# Transition from Flat Minkowski to GR

1. Feb 28, 2014

### clerk

Hello friends ,
I have some conceptual problems in understanding the difference between Minkowski spacetime and the spacetime of general relativity. The general spacetime of GR is defined as a smooth manifold which is locally like Minkowski spacetime . What does this statement mean ?

Does it mean that at a point I can always find a co-ordinate chart such that the associated basis of tangent vectors have an inner product which is (1,1,1,-1)? If that is the case , then I can always use such charts at all points of the smooth manifold and make it locally flat everywhere ? What happens if I had used some different chart ? Will the inner products at the point change to some crazy numbers like (2,2,7,4 ) ?

Infact , lets take a simple example of a 2-sphere of unit radius.. the natural metric is (1, sin^2 theta) ..how do I mathematically show that it is locally flat ie. have a metric (1,1) ?
Thanks for any help ...

2. Feb 28, 2014

### tiny-tim

hello clerk!
every space is locally flat (except at a singularity) …

tangent spaces are flat, and every space at a particular point is locally like its tangent space at that point, ie locally flat

(the (1,1) part of your question, i don't understand … isn't it obvious that it's locally (1,1) ?)
yes!
as i said, every space is locally flat everywhere

as for crazy numbers, you can always change the coordinates locally to make the metric whatever you like, provided you don't change the signs

3. Feb 28, 2014

### clerk

Thanks a lot , Tiny Tim !!
In the 2 -sphere example , I wanted to understand the required co-ordinate transformation that would reduce the metric (1, sin^2 theta) to (1,1) ..if it is locally flat , I should be able to explicitly show that , right ?
Also please will you see if my following statements are correct .. I want to ensure that I understand the things correctly..
There exists a co -ordinate chart for every point of spacetime such that the associated basis of tangent vectors have an inner product which is (1,1,1,-1). Had I used a different chart , I would have got a different metric but with the same index. So in the GR texts where we see that the authors make a co-ordinate redefinition to give the metric a different form , he/she is just using a different co-ordinate chart to describe the same geometry..this new co-ordinate chart may not cover the whole spacetime because if it did then we could have made a co-ord transformation to make the metric flat everywhere globally ..this inability to use a single co-ordinate chart to cover the full spacetime is due to curvature of spacetime - which is gravity ..?

4. Mar 1, 2014

### pervect

Staff Emeritus
You can transform the coordinates with $\theta' = k \theta$ where k is some constant. But - you might want to read up on non-coordinate basis. (I assume you have a text that you can look it up in). Basis vectors are not necessarily tied to coordinates.

5. Mar 1, 2014

### tiny-tim

hi clerk!

### Extracted entries:
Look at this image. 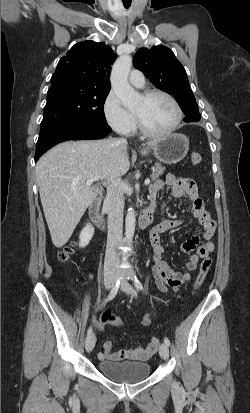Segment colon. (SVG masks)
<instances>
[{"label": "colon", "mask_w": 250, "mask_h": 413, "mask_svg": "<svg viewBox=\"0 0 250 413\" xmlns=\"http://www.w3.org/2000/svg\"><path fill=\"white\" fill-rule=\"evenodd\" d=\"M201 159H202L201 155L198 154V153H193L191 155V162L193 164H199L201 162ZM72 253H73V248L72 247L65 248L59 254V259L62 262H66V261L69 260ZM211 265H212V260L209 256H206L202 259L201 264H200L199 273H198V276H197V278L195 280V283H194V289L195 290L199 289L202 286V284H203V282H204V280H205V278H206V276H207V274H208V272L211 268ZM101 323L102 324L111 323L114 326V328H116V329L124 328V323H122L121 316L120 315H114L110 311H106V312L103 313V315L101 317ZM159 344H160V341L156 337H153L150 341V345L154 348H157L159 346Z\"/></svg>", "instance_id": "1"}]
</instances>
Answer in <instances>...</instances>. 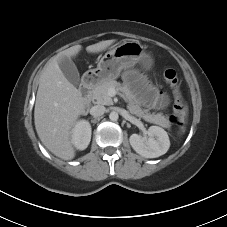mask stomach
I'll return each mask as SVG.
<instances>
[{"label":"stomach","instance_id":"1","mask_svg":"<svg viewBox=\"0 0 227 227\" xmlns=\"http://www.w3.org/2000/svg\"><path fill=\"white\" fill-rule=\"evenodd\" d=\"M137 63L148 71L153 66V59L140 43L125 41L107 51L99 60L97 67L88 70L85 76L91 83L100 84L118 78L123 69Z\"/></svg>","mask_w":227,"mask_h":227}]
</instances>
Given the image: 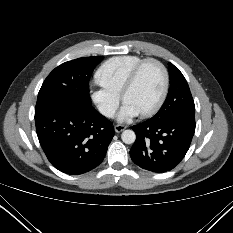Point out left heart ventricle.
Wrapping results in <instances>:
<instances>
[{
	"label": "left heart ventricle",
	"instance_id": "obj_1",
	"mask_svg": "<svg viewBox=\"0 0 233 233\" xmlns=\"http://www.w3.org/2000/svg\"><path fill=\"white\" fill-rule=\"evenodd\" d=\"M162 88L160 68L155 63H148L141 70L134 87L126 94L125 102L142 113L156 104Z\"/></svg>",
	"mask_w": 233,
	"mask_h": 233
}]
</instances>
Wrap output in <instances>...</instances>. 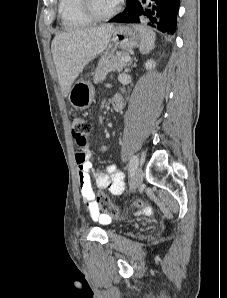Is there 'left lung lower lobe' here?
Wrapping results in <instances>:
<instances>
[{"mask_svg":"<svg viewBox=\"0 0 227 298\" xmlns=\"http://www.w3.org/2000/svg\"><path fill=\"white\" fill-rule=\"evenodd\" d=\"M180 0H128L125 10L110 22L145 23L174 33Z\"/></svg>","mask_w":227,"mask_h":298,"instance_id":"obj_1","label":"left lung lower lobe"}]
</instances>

==

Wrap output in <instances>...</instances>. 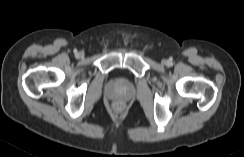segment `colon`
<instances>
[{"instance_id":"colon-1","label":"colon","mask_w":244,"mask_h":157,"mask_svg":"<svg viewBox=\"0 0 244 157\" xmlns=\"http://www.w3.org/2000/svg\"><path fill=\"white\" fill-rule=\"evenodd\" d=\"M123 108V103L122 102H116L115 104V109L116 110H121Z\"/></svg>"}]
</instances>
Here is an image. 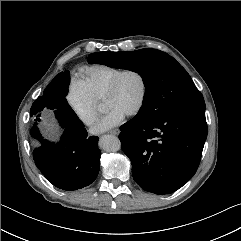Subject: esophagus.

### Problems:
A – In the thread on moving from flat Minkowski spacetime to GR, transcribe the passage starting with "(the (1,1) part" and going on through "Tiny Tim !!".
B – Answer these questions from the thread on moving from flat Minkowski spacetime to GR:
(i) What inner product does clerk want the basis of tangent vectors to have at a point?
(ii) What natural metric does clerk give for the 2-sphere of unit radius?
(iii) What coordinate transformation does pervect suggest?

### Answers for the tasks:
A –
(the (1,1) part of your question, i don't understand … isn't it obvious that it's locally (1,1) ?)
yes!
as i said, every space is locally flat everywhere

as for crazy numbers, you can always change the coordinates locally to make the metric whatever you like, provided you don't change the signs

3. Feb 28, 2014

### clerk

Thanks a lot , Tiny Tim !!

B –
(i) (1,1,1,-1)
(ii) (1, sin^2 theta)
(iii) θ' = kθ, where k is some constant